PASSAGE PROVIDED:
Friday, August 21, 2009

THC, and a bit of Thunking. (Creative ways to deal with multiple return types)

Often is the case that you really do want a method to return multiple values as different client require different parts back. This is often simpler than creating multiple methods; but it might not be worth creating a bean class for. For simple two value return types you can use a nice generic version of Pair; but things get harder if you have more value. (You can use a holder class to simulate IN/OUT parameters, but it doesn't result in pretty code) I was working on a method that needed to return four values depending on the calling context so I turned to a type safe heterogeneous container from the Effective java book:

/**
 * An implementation of a type safe heterogeneous container, taken from
 * effective java
 */
public class THC
{
   final private Map<Class<?>, Object> container = new HashMap<Class<?>, Object>();
   
   public <T> void put(Class<T> key, T value)
   {
      if (key==null) throw new NullPointerException("Key cannot be null");
      container.put(key, value);
   }
   
   
   public <T> T get(Class<T> key)

TASKS:
a - In the THC blog post, how many values did the method the writer was working on need to return?
b - Proceed with the THC blog post, picking up from the point where it stops.
Nothing here requires the data entries.

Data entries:
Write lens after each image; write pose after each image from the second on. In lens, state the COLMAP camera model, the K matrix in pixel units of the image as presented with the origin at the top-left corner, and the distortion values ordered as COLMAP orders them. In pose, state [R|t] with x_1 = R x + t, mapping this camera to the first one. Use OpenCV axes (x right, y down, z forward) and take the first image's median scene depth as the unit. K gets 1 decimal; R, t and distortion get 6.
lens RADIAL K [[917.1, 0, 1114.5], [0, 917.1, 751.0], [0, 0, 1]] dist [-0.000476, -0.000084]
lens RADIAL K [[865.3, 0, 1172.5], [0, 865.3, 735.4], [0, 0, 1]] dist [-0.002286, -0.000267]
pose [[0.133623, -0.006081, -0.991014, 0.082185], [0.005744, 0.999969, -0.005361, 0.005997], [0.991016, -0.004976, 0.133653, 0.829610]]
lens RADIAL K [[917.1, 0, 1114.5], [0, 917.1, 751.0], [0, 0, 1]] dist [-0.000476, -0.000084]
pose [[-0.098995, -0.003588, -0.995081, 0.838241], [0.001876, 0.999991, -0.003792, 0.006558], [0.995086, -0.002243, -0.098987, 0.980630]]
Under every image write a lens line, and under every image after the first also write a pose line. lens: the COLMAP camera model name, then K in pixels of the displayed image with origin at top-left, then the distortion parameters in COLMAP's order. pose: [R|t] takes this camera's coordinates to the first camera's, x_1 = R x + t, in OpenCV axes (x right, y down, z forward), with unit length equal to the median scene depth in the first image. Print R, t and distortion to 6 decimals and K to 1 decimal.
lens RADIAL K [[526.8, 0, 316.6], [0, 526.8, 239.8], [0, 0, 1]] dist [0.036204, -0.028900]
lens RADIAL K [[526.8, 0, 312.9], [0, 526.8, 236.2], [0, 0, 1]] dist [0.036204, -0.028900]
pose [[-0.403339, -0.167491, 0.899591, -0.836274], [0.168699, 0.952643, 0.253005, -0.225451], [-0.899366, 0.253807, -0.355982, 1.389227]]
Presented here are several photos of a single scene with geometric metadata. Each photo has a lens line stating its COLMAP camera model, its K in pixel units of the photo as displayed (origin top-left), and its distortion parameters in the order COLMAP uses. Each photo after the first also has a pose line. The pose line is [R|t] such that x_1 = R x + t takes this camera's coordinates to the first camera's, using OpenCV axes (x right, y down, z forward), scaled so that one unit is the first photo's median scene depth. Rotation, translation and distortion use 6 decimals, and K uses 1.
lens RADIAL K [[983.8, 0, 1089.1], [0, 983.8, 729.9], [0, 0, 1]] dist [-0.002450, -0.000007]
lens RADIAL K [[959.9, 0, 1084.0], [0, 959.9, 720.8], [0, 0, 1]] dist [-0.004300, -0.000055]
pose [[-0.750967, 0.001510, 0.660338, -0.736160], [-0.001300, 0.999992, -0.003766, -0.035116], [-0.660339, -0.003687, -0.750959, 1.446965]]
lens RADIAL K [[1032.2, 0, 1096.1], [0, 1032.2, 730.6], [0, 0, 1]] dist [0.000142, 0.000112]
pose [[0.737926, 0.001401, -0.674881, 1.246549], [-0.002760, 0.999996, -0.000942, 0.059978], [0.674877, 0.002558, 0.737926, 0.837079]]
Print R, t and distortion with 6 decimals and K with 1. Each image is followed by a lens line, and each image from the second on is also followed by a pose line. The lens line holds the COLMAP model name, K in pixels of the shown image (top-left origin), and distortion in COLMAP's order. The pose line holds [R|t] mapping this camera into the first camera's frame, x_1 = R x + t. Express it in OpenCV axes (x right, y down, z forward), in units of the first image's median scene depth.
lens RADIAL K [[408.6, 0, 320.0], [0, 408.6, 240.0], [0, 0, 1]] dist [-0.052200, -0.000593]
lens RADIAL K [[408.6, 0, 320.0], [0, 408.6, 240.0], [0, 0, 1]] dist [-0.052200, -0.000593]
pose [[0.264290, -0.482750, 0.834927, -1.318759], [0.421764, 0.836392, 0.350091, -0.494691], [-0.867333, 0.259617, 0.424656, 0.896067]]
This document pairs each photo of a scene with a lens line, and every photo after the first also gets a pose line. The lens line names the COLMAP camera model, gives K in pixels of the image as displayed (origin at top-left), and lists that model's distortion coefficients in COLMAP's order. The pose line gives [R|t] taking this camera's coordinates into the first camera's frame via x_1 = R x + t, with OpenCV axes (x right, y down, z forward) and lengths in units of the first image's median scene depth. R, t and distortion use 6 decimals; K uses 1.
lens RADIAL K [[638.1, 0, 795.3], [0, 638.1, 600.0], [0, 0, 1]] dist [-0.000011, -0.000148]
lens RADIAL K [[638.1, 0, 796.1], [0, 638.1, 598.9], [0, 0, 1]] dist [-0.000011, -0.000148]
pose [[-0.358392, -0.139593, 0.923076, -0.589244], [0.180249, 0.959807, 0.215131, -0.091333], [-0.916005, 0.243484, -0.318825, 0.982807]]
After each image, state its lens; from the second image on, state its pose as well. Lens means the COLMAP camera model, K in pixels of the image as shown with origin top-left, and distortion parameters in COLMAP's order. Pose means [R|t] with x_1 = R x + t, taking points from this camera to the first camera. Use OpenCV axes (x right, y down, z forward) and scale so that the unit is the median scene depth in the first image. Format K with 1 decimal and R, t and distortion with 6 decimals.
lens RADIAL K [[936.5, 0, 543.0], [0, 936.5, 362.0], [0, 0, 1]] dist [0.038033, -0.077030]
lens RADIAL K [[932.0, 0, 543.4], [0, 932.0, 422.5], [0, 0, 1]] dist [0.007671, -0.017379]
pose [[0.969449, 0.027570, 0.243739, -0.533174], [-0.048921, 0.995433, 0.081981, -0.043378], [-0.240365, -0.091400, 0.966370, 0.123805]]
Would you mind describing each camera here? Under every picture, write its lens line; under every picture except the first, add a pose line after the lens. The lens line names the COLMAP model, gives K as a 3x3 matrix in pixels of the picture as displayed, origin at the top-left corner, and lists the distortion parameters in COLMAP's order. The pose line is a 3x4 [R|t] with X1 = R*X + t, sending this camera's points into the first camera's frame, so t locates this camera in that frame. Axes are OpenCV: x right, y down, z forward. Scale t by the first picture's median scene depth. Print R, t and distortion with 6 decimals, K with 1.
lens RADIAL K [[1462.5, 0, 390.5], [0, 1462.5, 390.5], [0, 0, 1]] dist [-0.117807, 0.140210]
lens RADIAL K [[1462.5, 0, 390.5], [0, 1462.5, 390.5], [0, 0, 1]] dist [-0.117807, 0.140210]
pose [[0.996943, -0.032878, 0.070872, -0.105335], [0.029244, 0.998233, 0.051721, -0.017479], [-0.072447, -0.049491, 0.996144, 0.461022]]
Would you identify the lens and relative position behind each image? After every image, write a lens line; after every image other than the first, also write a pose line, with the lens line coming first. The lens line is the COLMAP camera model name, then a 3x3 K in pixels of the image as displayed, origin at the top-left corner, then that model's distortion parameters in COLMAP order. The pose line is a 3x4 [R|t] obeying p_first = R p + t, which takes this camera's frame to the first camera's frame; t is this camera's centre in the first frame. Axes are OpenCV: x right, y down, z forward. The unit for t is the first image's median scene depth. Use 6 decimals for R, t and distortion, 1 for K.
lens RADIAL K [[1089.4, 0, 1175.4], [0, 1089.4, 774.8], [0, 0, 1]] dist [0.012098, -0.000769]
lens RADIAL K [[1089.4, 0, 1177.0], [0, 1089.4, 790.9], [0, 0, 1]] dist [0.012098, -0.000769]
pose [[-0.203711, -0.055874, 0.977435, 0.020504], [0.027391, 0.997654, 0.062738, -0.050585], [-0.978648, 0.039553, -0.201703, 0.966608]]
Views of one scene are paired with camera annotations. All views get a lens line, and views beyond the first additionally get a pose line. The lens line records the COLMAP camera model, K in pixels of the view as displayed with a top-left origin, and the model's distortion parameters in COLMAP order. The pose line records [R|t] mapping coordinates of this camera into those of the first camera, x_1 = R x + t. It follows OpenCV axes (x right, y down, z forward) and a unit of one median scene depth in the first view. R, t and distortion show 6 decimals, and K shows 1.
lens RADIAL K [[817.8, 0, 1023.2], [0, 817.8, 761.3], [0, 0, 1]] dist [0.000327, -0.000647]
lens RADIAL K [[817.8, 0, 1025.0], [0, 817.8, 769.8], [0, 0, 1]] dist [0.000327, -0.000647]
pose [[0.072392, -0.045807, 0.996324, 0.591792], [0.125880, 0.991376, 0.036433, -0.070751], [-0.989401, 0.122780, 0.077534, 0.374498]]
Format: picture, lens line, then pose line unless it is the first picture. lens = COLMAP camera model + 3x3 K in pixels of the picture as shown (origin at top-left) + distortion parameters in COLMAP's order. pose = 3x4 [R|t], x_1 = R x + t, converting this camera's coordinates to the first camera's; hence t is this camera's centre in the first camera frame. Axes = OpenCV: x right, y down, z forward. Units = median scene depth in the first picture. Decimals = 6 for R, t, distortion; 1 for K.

TASK-BY-TASK OUTPUTS:
a - Four values, depending on the calling context.

b -
   {
      // Return the value of think the thunk if required
      //
      Object object = container.get(key);
      return key.cast(object);
   }
}

It doesn't provide full compile time safety; but it is close enough for our purposes. You can write code that looks like:


   THC thc = getSSLConfiguration(...);
   SSLContext sslContext = thc.get(SSLContext.class);
 
   // or in another case

   KeyManager kms[] = thc.get(KeyManager[].class);
   TrustManager tms[] = thc.get(TrustManager[].class);


So this is fine, except as you see from the example above that depending on the context I need different subset of the objects. Some are derived from others so I could end up doing extra work to populate a part of the return value that is never used.

I decided to look at using a Thunk as a way to optimize the work done on the return value of this method. So I modified the THC class to include a new public interface Thunk with one method that takes a reference to the original container.

/**
 * An implementation of a type safe heterogeneous container, taken from
 * effective java
 */
public class THC
{
   /**
    * Allow the client to provide a derived value
    * @param <T>
    */
   public interface Thunk<T>
   {
      public T get(THC that);
   }

   /**
    * Place a value in the structure that has yet to be derived.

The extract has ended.